**Record set**.
━━━━━━━━━━

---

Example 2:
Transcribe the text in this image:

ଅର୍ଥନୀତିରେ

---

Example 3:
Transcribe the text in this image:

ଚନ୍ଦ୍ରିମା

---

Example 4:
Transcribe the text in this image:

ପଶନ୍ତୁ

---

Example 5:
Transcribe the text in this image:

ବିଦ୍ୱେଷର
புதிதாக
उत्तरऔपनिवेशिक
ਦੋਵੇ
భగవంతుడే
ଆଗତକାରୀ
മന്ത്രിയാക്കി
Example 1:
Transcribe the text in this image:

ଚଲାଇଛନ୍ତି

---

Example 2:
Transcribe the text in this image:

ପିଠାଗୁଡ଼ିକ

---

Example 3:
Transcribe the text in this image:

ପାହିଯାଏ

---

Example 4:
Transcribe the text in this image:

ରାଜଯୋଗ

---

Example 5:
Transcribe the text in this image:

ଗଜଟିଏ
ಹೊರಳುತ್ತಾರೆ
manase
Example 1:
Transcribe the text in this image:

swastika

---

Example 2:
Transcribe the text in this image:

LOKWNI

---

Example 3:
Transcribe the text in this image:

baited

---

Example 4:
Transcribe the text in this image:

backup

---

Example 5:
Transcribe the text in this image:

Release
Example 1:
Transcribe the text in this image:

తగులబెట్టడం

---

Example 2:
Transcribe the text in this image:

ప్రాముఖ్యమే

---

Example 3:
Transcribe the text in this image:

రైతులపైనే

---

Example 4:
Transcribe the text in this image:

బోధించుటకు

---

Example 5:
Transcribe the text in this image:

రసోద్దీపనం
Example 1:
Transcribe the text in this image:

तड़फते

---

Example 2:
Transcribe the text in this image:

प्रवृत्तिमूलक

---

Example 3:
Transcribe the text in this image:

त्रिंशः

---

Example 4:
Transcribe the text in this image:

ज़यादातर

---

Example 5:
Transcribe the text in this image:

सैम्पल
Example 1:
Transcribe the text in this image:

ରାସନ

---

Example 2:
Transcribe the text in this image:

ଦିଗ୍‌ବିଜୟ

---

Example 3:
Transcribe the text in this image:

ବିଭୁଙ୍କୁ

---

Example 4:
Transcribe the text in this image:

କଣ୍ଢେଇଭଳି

━━━━━━━━━━

**Assigned task**. The records shown earlier should all be returned verbatim.

**Task solution**.
---

Example 2:
Transcribe the text in this image:

ଅର୍ଥନୀତିରେ

---

Example 3:
Transcribe the text in this image:

ଚନ୍ଦ୍ରିମା

---

Example 4:
Transcribe the text in this image:

ପଶନ୍ତୁ

---

Example 5:
Transcribe the text in this image:

ବିଦ୍ୱେଷର
புதிதாக
उत्तरऔपनिवेशिक
ਦੋਵੇ
భగవంతుడే
ଆଗତକାରୀ
മന്ത്രിയാക്കി
Example 1:
Transcribe the text in this image:

ଚଲାଇଛନ୍ତି

---

Example 2:
Transcribe the text in this image:

ପିଠାଗୁଡ଼ିକ

---

Example 3:
Transcribe the text in this image:

ପାହିଯାଏ

---

Example 4:
Transcribe the text in this image:

ରାଜଯୋଗ

---

Example 5:
Transcribe the text in this image:

ଗଜଟିଏ
ಹೊರಳುತ್ತಾರೆ
manase
Example 1:
Transcribe the text in this image:

swastika

---

Example 2:
Transcribe the text in this image:

LOKWNI

---

Example 3:
Transcribe the text in this image:

baited

---

Example 4:
Transcribe the text in this image:

backup

---

Example 5:
Transcribe the text in this image:

Release
Example 1:
Transcribe the text in this image:

తగులబెట్టడం

---

Example 2:
Transcribe the text in this image:

ప్రాముఖ్యమే

---

Example 3:
Transcribe the text in this image:

రైతులపైనే

---

Example 4:
Transcribe the text in this image:

బోధించుటకు

---

Example 5:
Transcribe the text in this image:

రసోద్దీపనం
Example 1:
Transcribe the text in this image:

तड़फते

---

Example 2:
Transcribe the text in this image:

प्रवृत्तिमूलक

---

Example 3:
Transcribe the text in this image:

त्रिंशः

---

Example 4:
Transcribe the text in this image:

ज़यादातर

---

Example 5:
Transcribe the text in this image:

सैम्पल
Example 1:
Transcribe the text in this image:

ରାସନ

---

Example 2:
Transcribe the text in this image:

ଦିଗ୍‌ବିଜୟ

---

Example 3:
Transcribe the text in this image:

ବିଭୁଙ୍କୁ

---

Example 4:
Transcribe the text in this image:

କଣ୍ଢେଇଭଳି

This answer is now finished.